→ **Task requirements**: The full set of entries is to be printed exactly, with pictures excluded.

——

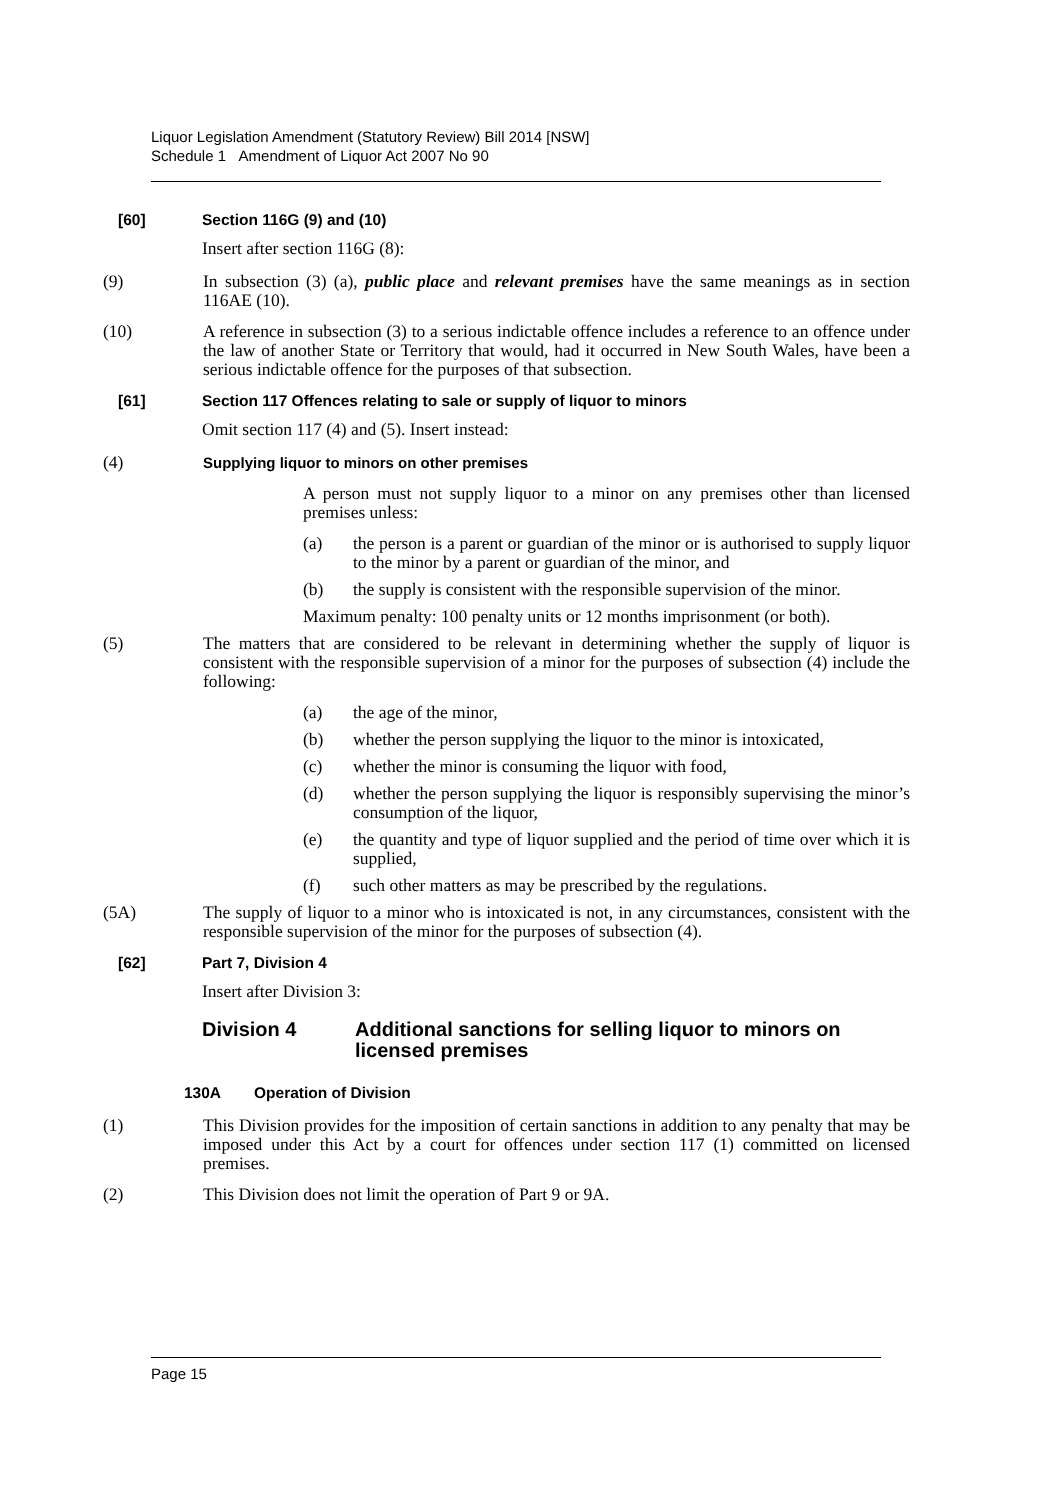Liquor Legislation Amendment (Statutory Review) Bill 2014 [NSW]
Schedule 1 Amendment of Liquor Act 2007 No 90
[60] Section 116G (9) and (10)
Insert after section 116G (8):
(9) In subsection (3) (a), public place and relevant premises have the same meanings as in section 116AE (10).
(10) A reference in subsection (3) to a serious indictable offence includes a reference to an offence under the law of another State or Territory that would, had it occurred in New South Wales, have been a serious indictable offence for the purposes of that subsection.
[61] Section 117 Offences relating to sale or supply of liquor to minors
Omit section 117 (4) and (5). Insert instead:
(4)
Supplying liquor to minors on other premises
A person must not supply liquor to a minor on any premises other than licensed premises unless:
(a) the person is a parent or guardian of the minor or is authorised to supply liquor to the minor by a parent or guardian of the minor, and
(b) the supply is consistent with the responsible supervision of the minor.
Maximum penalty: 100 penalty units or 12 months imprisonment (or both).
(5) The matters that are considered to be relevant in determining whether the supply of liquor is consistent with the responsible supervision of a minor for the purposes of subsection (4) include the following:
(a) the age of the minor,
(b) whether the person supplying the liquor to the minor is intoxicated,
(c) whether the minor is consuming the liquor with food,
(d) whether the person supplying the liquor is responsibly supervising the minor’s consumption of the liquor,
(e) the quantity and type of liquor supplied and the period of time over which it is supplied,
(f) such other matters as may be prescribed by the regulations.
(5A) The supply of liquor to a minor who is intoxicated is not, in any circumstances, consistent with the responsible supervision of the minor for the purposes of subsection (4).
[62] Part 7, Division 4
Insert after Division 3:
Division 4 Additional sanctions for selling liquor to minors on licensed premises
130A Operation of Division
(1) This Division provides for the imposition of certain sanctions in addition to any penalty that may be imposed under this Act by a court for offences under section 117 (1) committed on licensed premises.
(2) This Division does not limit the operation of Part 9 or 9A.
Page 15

——

→ **Result below**:
Liquor Legislation Amendment (Statutory Review) Bill 2014 [NSW]
Schedule 1 Amendment of Liquor Act 2007 No 90
[60] Section 116G (9) and (10)
Insert after section 116G (8):
(9) In subsection (3) (a), public place and relevant premises have the same meanings as in section 116AE (10).
(10) A reference in subsection (3) to a serious indictable offence includes a reference to an offence under the law of another State or Territory that would, had it occurred in New South Wales, have been a serious indictable offence for the purposes of that subsection.
[61] Section 117 Offences relating to sale or supply of liquor to minors
Omit section 117 (4) and (5). Insert instead:
(4)
Supplying liquor to minors on other premises
A person must not supply liquor to a minor on any premises other than licensed premises unless:
(a) the person is a parent or guardian of the minor or is authorised to supply liquor to the minor by a parent or guardian of the minor, and
(b) the supply is consistent with the responsible supervision of the minor.
Maximum penalty: 100 penalty units or 12 months imprisonment (or both).
(5) The matters that are considered to be relevant in determining whether the supply of liquor is consistent with the responsible supervision of a minor for the purposes of subsection (4) include the following:
(a) the age of the minor,
(b) whether the person supplying the liquor to the minor is intoxicated,
(c) whether the minor is consuming the liquor with food,
(d) whether the person supplying the liquor is responsibly supervising the minor’s consumption of the liquor,
(e) the quantity and type of liquor supplied and the period of time over which it is supplied,
(f) such other matters as may be prescribed by the regulations.
(5A) The supply of liquor to a minor who is intoxicated is not, in any circumstances, consistent with the responsible supervision of the minor for the purposes of subsection (4).
[62] Part 7, Division 4
Insert after Division 3:
Division 4 Additional sanctions for selling liquor to minors on licensed premises
130A Operation of Division
(1) This Division provides for the imposition of certain sanctions in addition to any penalty that may be imposed under this Act by a court for offences under section 117 (1) committed on licensed premises.
(2) This Division does not limit the operation of Part 9 or 9A.
Page 15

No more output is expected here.